Sicher kennt Ihr jene Aussage aus verschiedensten Situationen. Sei es nun, dass wir diese Aussage bei Anderen aufgeschnappt haben, dass wir selbst im Zuge… oder nach einer Konfliktsituation mit dieser Aussage „Ich habe es so ja nicht gemeint“ bedacht wurden…
Sei es, dass wir selbst diese Aussage tätigten, da uns spätestens NACH einem Konflikt bewusst wurde, dass wir in unserem Ausdruck (ob nun verbal oder handlungstechnisch) „unangemessen“ reagiert hatten.
Es wurde halt einfach ausgesprochen, ohne sich auch hier… möglicherweise… mit einer tieferen Bedeutung, Bedeutsamkeit … letztlich Achtsamkeit, auseinander zu setzen.
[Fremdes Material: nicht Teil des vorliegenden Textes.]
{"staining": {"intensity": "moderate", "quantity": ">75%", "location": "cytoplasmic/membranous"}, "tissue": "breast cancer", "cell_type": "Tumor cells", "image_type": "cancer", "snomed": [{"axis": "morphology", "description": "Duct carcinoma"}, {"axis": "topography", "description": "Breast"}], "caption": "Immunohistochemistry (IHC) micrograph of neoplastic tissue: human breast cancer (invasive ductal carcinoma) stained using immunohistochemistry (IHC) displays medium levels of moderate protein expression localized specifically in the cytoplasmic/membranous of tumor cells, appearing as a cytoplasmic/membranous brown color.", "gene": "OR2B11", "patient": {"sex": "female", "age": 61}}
Ich würde so gesehen nun auch keinesfalls unterstellen wollen, dass diese Aussage… oder vielmehr der damit wohl gemeinte Ausdruck einer Art Reue, eines Bedauerns über das eigene Tun, nicht ehrlich gemeint wäre oder Ähnliches!
Nein!
Im Sinne einer Achtsamkeit darf ich heute jedoch die Gelegenheit nutzen, genau eben jene Achtsamkeit einmal mehr, genau auf eine…, diese inhaltliche Aussage an sich, zu richten!
Vermutlich werde ich nun nicht besonderer Anstrengung bedürfen, um ein Erlebnis, eine Situation, aus dem Erinnerungsspeicher abzurufen, der selbst noch heute einen unangenehmen Beigeschmack erweckt. Wo wir möglicherweise wirklich „über das Ziel hinausgeschossen“ haben. Uns im Anschluss dann mit einer inhaltlichen… oder gar wortwörtlichen Aussage „Ich habe es nicht so gemeint“ zu entschuldigen versuchten.
Grade nun im Wirken – vor allem dieses begleitenden Gefühls – möchte ich aber nun diese Aussage aufgreifen… und ihre Bedeutung einmal „anders“ beleuchten. Achtsamkeit, Bewusstheit schaffen!
Ein praktisches Beispiel aus meinem Erleben letzterer Wochen:
Meine Tochter sollte an einer Schulfahrt teilnehmen, meine Frau hatte übersehen den Beitrag einzubezahlen. Ich wusste davon nichts. Da erreicht mich Samstag Nacht ein Email der Lehrkraft in schon ziemlich ruppigem Beiton, dass der Beitrag nicht einbezahlt sei und wenn dies nicht nachgeholt würde, unsere Tochter am folgenden Dienstag nicht mitführe.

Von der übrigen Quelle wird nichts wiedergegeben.